Thursday, April 1, 2010

Shirky 7-9

Chapters 7-9 of Shirky make me think a lot about the internet and social networking and how it has changed the way the world works.  On p. 163 he says "this kind of social awareness has three levels: when everybody knows something, when everybody knows that everybody knows, and when everybody knows that everybody knows that everybody knows," and how the internet has sort of brought the whole world to that third stage because everything on it is so public.  During the social media presentation, Nick mentions how saying something online is different than saying something in person and that it's often easier to say things online than it is in person. The internet gave people the ability to vent to seemingly nobody, allowing them to say what they feel because there's no real people standing in front of them, but at the same time the nobody they are venting to is actually everyone that owns a computer.  The election in Iran is a great example as Twitter got the world involved in an election that otherwise many people probably wouldn't have known was even going on.

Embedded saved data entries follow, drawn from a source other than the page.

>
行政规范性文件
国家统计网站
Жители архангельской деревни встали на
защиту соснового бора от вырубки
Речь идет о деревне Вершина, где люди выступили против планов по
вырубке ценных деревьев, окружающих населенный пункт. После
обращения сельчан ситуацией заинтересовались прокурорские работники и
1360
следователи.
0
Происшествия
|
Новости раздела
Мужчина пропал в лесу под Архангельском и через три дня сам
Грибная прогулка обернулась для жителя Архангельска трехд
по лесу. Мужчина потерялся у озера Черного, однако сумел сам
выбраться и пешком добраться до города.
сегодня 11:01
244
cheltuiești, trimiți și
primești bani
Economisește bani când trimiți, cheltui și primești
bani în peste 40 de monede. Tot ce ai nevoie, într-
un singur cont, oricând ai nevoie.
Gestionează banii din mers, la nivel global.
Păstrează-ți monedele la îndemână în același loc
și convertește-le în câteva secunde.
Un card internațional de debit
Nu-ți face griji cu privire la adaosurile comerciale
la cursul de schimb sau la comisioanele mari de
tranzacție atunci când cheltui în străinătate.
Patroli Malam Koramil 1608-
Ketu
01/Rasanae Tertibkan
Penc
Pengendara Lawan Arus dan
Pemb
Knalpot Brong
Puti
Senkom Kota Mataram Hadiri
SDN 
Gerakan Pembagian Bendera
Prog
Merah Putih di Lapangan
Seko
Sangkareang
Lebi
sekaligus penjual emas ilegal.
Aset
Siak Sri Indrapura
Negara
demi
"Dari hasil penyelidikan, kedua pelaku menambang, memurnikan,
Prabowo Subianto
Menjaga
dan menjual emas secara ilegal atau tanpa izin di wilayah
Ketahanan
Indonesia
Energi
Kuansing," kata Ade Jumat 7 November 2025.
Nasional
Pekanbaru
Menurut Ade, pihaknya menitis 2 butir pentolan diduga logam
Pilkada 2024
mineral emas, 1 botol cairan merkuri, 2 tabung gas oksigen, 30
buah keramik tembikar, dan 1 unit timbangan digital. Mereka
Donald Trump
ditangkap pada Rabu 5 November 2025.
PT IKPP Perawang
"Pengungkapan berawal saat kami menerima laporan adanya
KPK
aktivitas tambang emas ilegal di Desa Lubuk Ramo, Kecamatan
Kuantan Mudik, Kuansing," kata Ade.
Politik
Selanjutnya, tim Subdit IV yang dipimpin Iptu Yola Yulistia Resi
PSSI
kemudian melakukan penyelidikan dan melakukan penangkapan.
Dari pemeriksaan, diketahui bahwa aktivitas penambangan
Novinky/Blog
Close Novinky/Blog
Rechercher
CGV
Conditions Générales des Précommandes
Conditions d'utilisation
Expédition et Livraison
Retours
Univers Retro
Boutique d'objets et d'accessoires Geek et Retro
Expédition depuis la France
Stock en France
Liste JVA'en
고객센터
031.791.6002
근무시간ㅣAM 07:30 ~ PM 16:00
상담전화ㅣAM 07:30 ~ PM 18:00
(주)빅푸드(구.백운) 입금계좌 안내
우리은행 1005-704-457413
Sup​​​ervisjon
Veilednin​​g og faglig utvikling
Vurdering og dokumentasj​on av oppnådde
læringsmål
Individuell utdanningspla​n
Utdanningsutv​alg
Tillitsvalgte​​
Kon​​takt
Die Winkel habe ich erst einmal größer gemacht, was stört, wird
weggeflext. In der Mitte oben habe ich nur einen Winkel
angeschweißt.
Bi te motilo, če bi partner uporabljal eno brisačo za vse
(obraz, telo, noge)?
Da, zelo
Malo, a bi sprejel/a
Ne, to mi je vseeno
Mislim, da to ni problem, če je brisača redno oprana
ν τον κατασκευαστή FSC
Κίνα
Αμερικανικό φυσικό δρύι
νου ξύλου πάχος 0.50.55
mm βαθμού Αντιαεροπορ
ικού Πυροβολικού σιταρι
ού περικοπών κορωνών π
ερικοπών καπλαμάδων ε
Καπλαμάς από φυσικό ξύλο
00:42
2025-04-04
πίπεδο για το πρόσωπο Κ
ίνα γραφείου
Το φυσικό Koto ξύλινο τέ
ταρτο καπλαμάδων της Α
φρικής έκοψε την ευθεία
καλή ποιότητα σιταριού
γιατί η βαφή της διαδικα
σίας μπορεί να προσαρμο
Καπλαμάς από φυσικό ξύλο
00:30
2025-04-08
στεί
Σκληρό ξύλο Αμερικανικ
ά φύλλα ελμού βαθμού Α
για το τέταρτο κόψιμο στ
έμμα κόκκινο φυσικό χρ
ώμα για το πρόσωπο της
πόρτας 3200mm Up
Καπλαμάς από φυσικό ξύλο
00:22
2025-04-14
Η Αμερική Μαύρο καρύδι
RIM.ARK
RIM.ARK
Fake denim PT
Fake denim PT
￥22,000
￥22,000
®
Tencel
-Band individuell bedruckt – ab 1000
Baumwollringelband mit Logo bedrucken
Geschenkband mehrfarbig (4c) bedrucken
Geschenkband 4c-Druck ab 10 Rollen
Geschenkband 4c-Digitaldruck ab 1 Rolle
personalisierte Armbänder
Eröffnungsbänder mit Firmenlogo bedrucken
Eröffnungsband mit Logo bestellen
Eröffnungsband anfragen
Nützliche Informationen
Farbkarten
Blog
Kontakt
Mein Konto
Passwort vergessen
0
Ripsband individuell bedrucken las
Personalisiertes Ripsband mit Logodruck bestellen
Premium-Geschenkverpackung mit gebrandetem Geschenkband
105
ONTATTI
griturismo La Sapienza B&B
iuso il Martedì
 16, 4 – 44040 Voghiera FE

Shirky also mentions the idea of social capital.  With open source software gaining popularity, reciprocity has become expected online.  There would be no open source software if many people didn't participate in the process from writing to using to editing it.  Social capital has become even more important and the internet continues to gain popularity.

Shirky also mentioned that chances are quite good you have a mutual friend with someone you sit next to on a plane.  This reminded me of WSU and how, on a campus of 20,000 people, I still manage to see several people that I know in one way or another daily.  Facebook has made this even easier as you see the friends in common feature.  I feel like if Facebook lasts for long enough, everyone at WSU should have at least one friend in common with everyone else in the WSU network just because, like Shirky suggests, most people know one person that has one or two thousand friends.  I've even found people that I have mutual friends with in other states because they know someone that went to my high school or people from WSU that I have a weird mutual friend that I happened to work with or something.  Social networking shows just how small the world really is.